**TASK INSTRUCTIONS**
Rewrite the data from its first line through the line with "Mandy Patinkin | Name: Kate" as a JSON list of strings, one string per line, skipping any blank lines. Omit the pictures from the answer.

Dataset entries
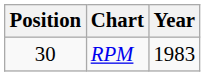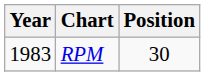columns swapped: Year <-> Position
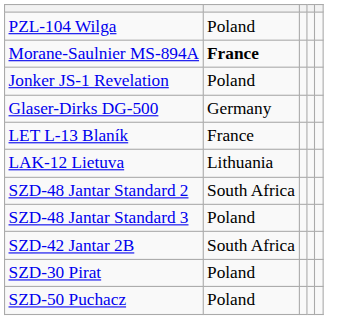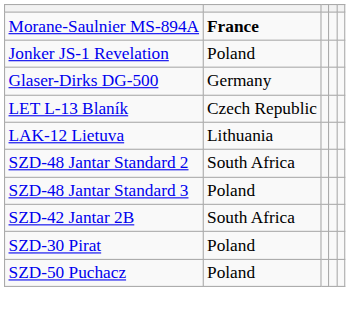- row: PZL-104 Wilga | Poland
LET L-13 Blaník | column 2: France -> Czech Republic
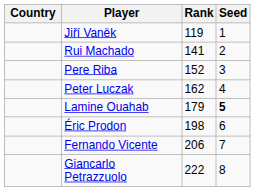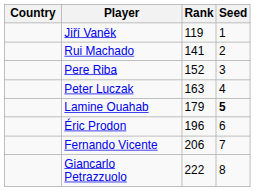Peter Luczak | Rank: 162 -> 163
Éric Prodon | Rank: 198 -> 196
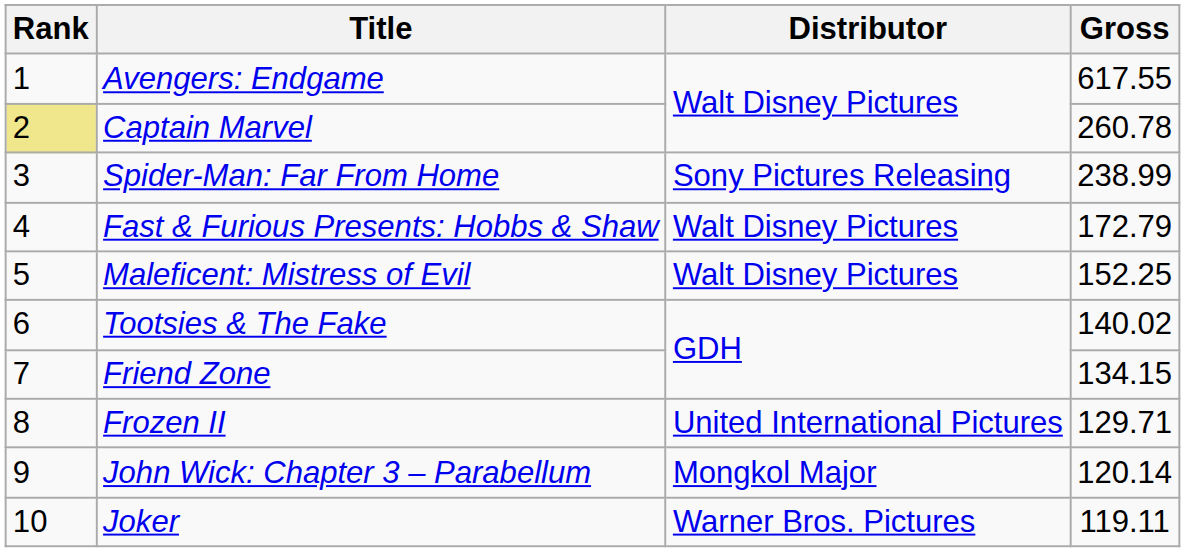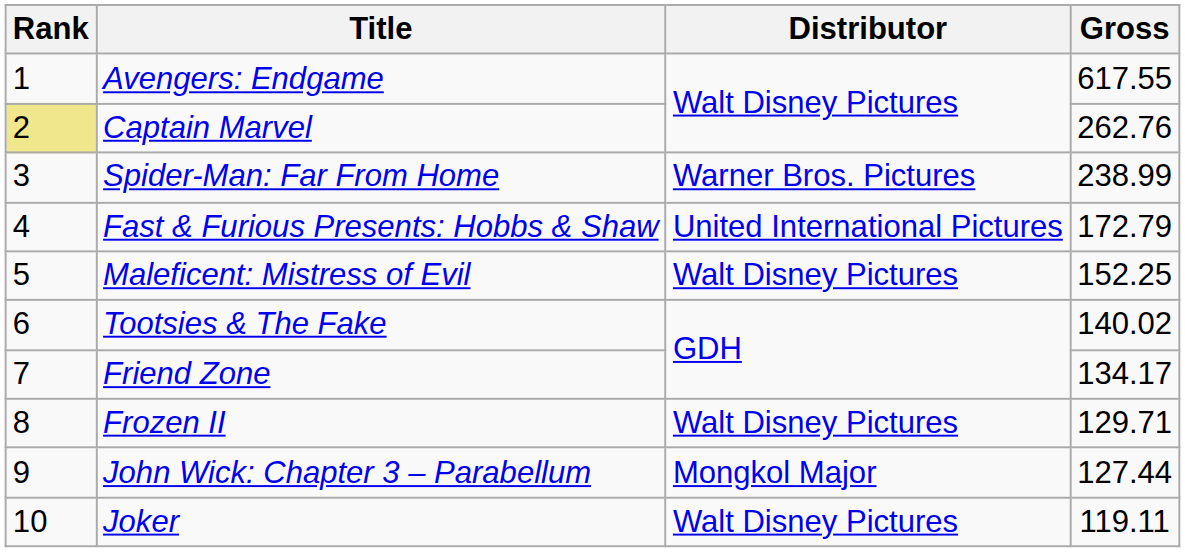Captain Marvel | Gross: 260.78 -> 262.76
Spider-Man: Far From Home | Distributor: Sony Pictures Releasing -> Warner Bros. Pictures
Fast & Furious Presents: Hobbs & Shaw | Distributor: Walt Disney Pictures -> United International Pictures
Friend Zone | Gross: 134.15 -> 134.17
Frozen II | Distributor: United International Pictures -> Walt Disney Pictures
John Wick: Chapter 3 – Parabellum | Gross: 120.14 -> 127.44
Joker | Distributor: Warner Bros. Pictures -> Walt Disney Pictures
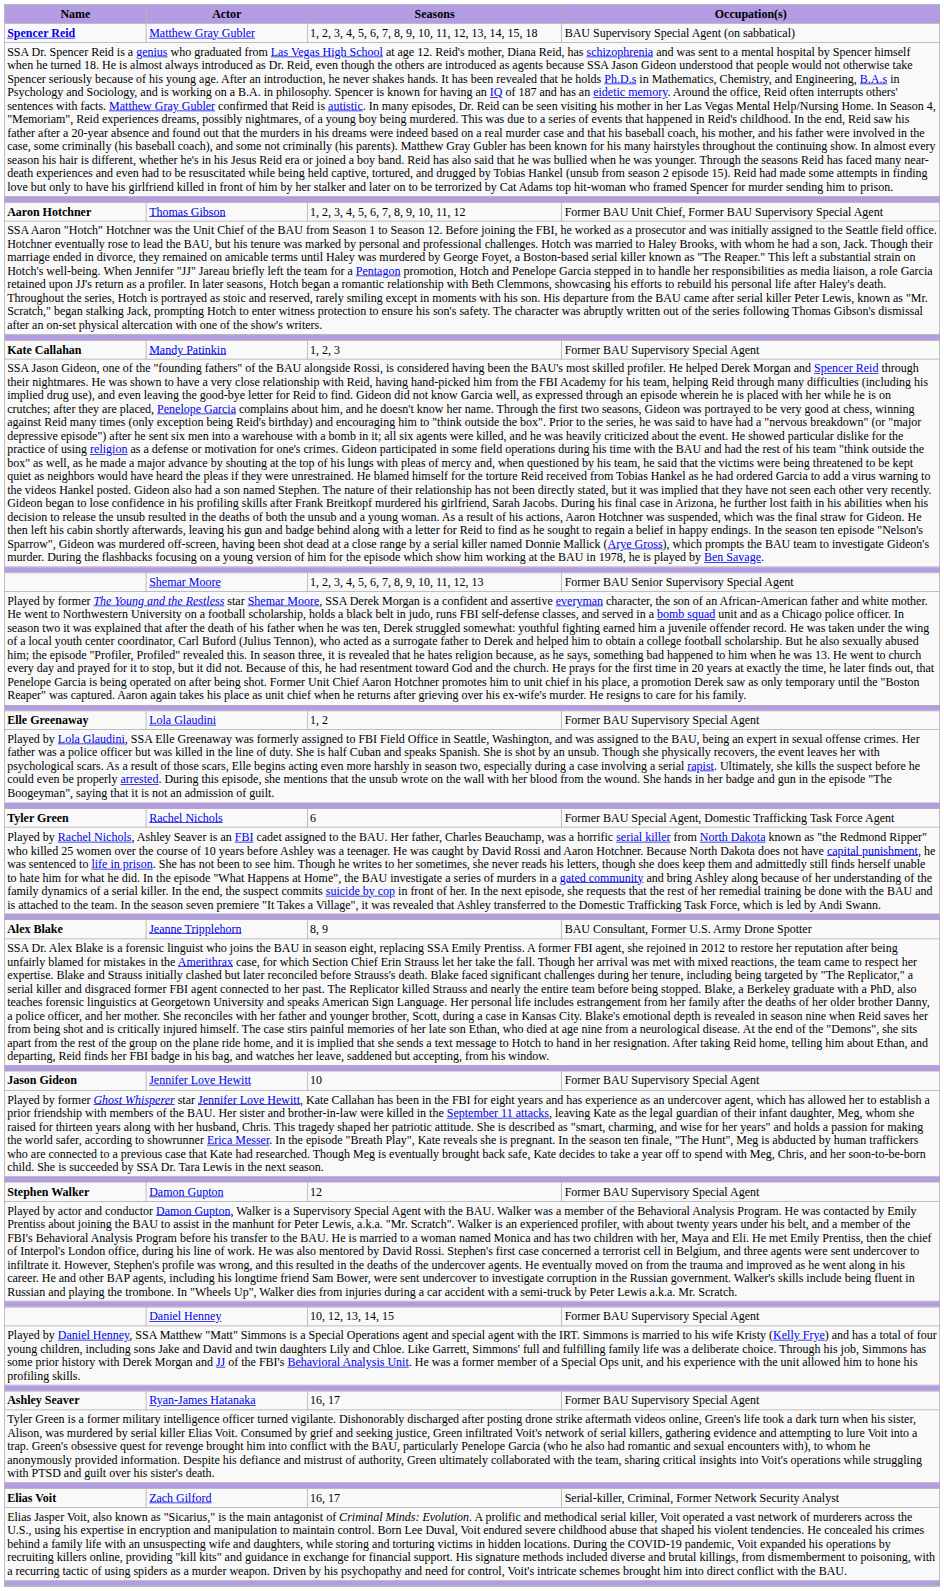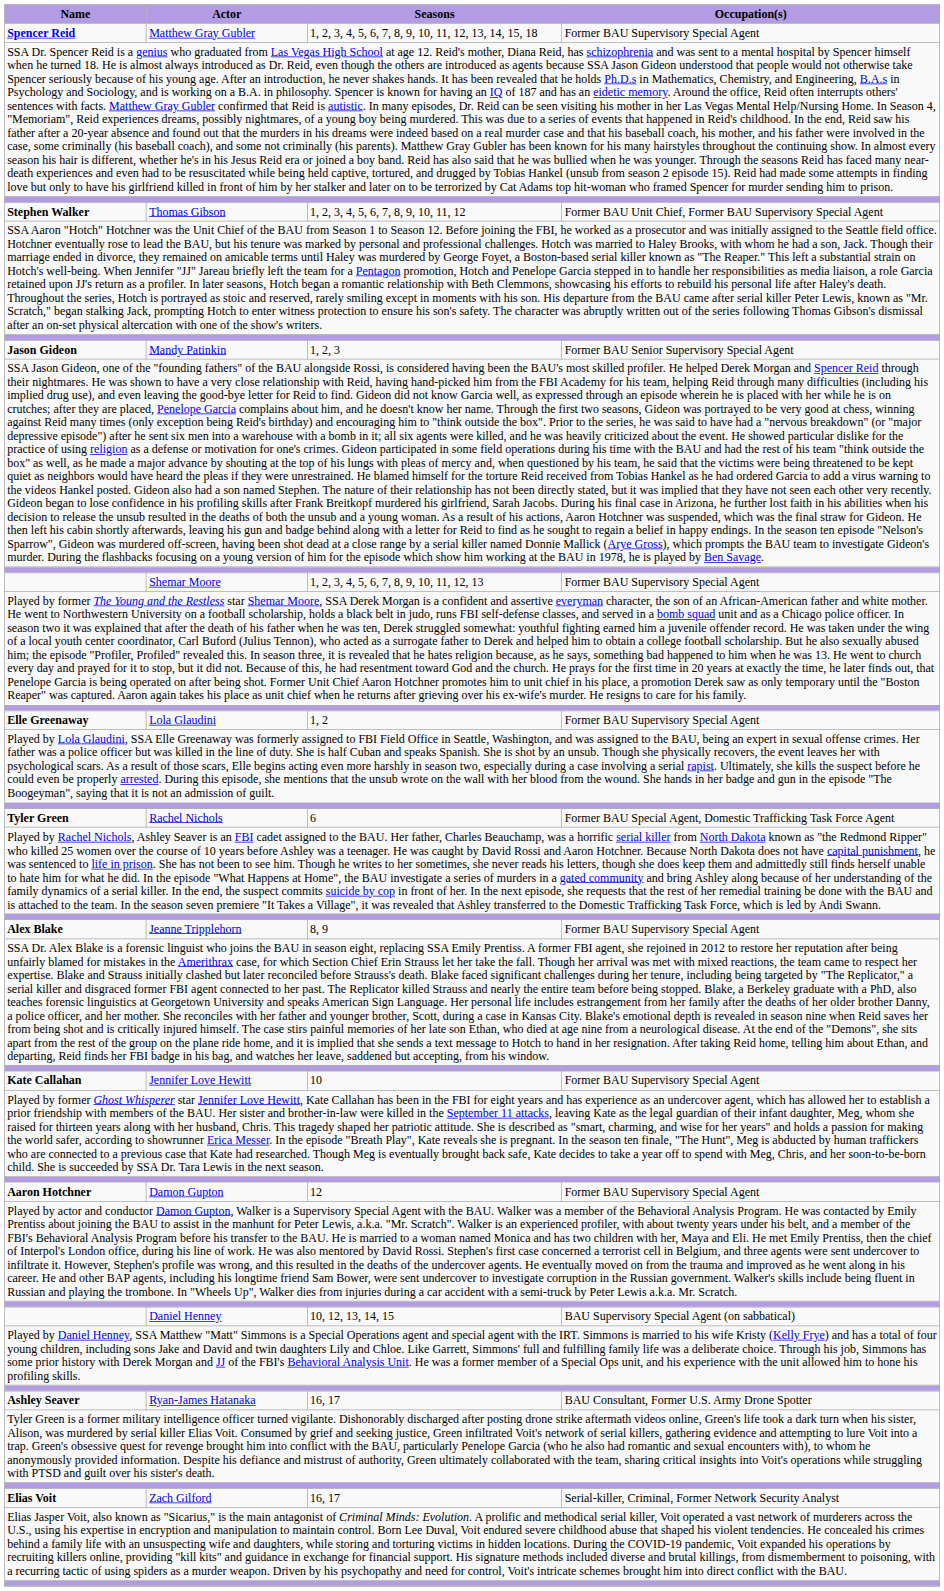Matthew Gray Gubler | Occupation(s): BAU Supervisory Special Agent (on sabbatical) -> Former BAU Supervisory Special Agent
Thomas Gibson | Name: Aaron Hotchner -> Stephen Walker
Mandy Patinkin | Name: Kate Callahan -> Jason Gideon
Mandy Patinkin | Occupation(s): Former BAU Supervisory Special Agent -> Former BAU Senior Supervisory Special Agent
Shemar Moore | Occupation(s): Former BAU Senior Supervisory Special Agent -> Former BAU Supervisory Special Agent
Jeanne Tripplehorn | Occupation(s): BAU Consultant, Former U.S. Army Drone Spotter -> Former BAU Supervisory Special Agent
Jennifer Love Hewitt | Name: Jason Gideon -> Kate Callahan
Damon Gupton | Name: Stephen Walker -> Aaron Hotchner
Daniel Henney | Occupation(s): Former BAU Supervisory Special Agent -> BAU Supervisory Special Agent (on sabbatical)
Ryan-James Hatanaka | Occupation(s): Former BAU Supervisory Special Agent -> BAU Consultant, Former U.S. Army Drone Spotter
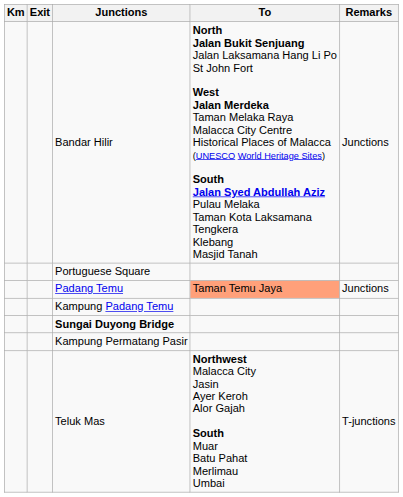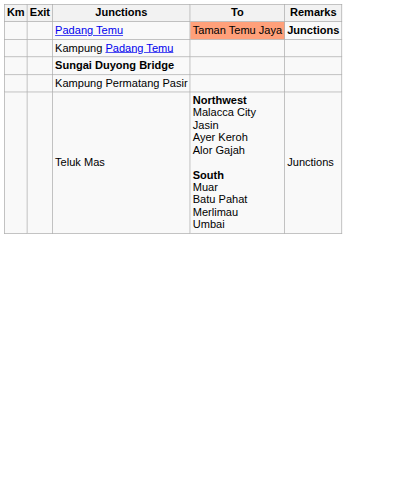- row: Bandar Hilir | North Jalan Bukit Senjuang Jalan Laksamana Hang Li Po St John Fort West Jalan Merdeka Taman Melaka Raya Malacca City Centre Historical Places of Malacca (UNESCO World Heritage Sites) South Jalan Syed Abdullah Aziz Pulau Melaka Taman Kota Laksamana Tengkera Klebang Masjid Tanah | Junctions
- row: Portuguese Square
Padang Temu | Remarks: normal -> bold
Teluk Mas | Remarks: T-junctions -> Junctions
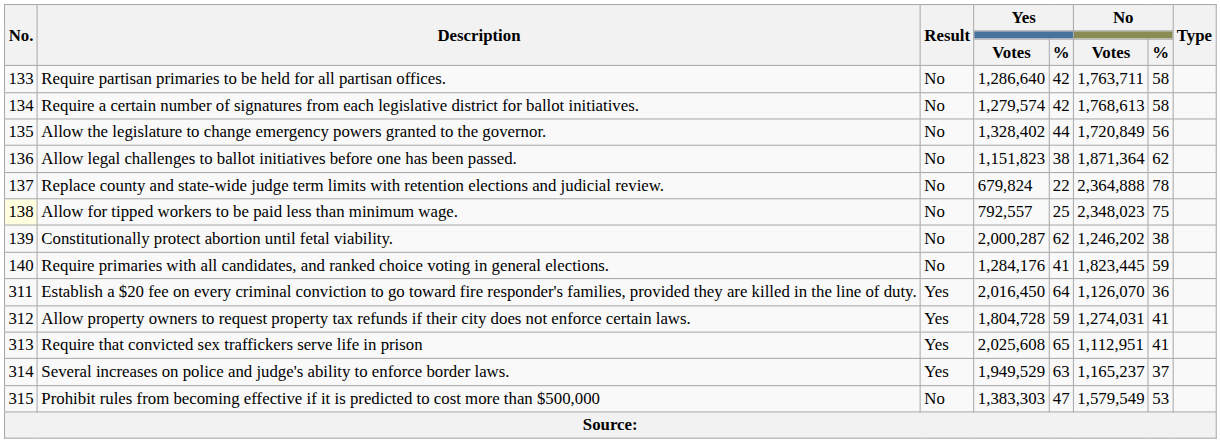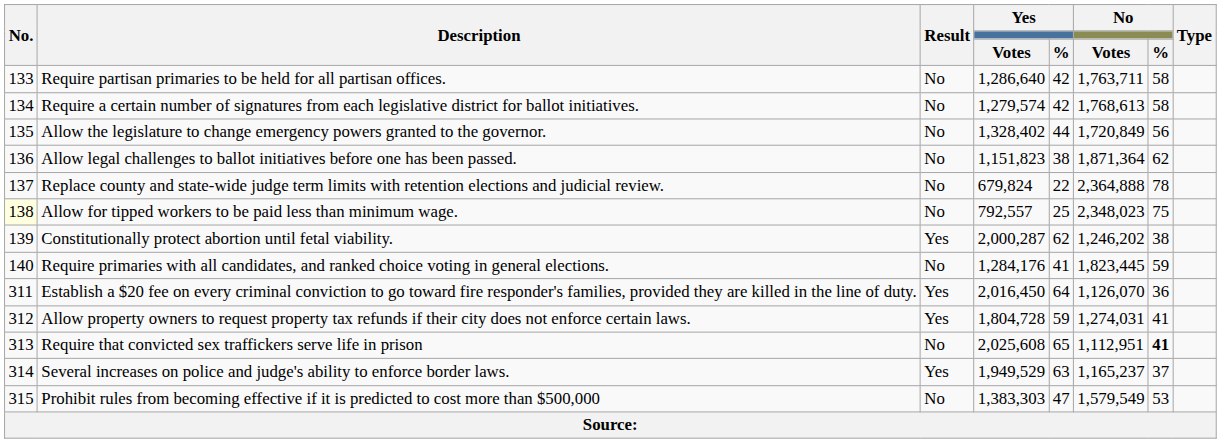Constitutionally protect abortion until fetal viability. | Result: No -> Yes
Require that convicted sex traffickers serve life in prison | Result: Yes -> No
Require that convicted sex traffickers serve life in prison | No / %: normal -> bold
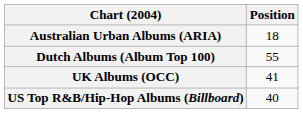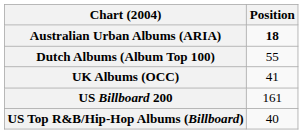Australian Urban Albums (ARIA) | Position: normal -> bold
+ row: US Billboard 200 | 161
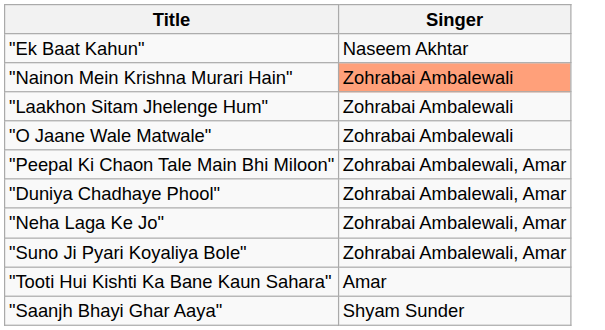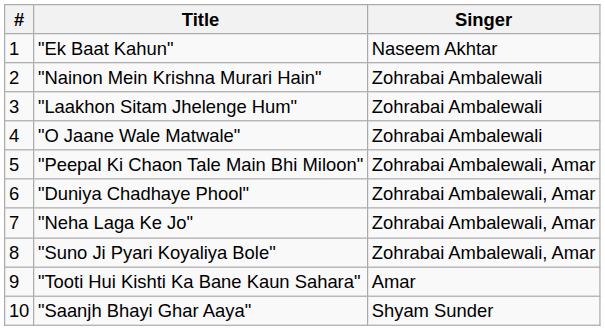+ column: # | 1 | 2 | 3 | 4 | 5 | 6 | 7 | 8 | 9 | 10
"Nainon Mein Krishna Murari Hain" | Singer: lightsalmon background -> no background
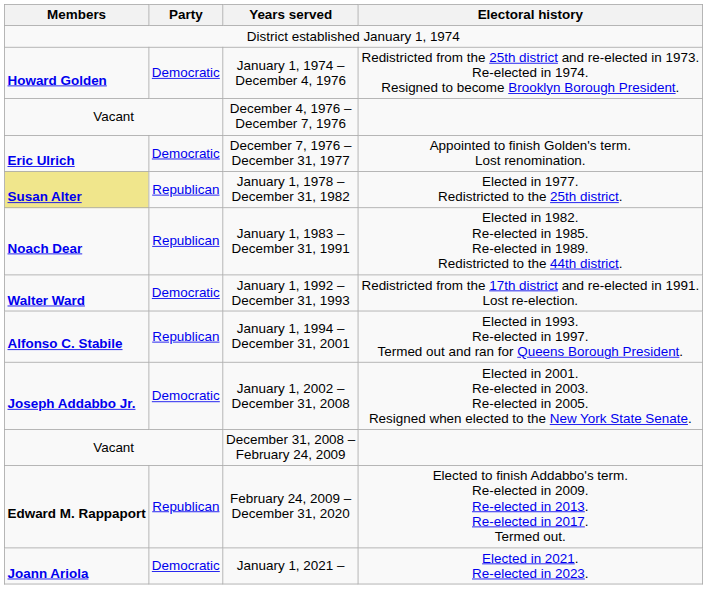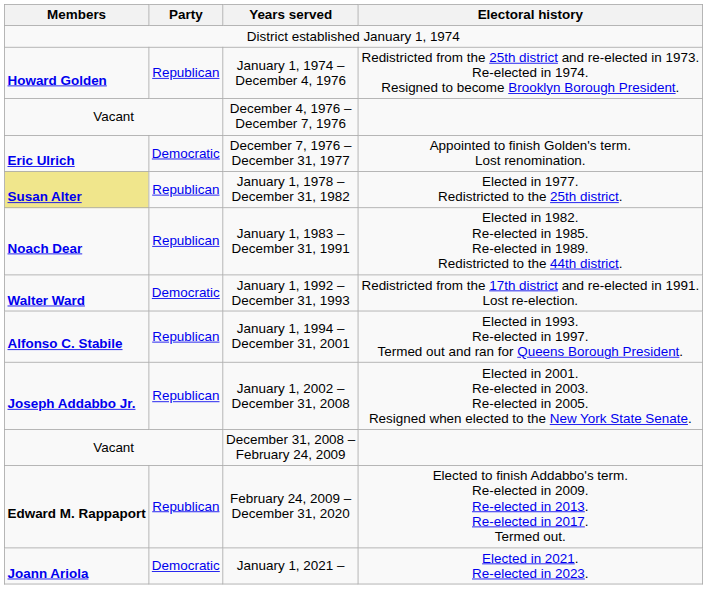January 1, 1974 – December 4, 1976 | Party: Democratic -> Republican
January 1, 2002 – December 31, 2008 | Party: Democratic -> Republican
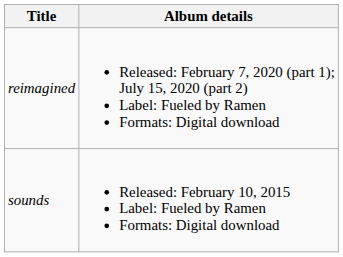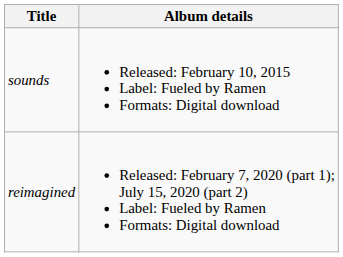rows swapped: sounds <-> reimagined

**ANSWER FOR THE TASK**
[
  "columns swapped: Year <-> Position",
  "- row: PZL-104 Wilga | Poland",
  "LET L-13 Blaník | column 2: France -> Czech Republic",
  "Peter Luczak | Rank: 162 -> 163",
  "Éric Prodon | Rank: 198 -> 196",
  "Captain Marvel | Gross: 260.78 -> 262.76",
  "Spider-Man: Far From Home | Distributor: Sony Pictures Releasing -> Warner Bros. Pictures",
  "Fast & Furious Presents: Hobbs & Shaw | Distributor: Walt Disney Pictures -> United International Pictures",
  "Friend Zone | Gross: 134.15 -> 134.17",
  "Frozen II | Distributor: United International Pictures -> Walt Disney Pictures",
  "John Wick: Chapter 3 – Parabellum | Gross: 120.14 -> 127.44",
  "Joker | Distributor: Warner Bros. Pictures -> Walt Disney Pictures",
  "Matthew Gray Gubler | Occupation(s): BAU Supervisory Special Agent (on sabbatical) -> Former BAU Supervisory Special Agent",
  "Thomas Gibson | Name: Aaron Hotchner -> Stephen Walker",
  "Mandy Patinkin | Name: Kate Callahan -> Jason Gideon"
]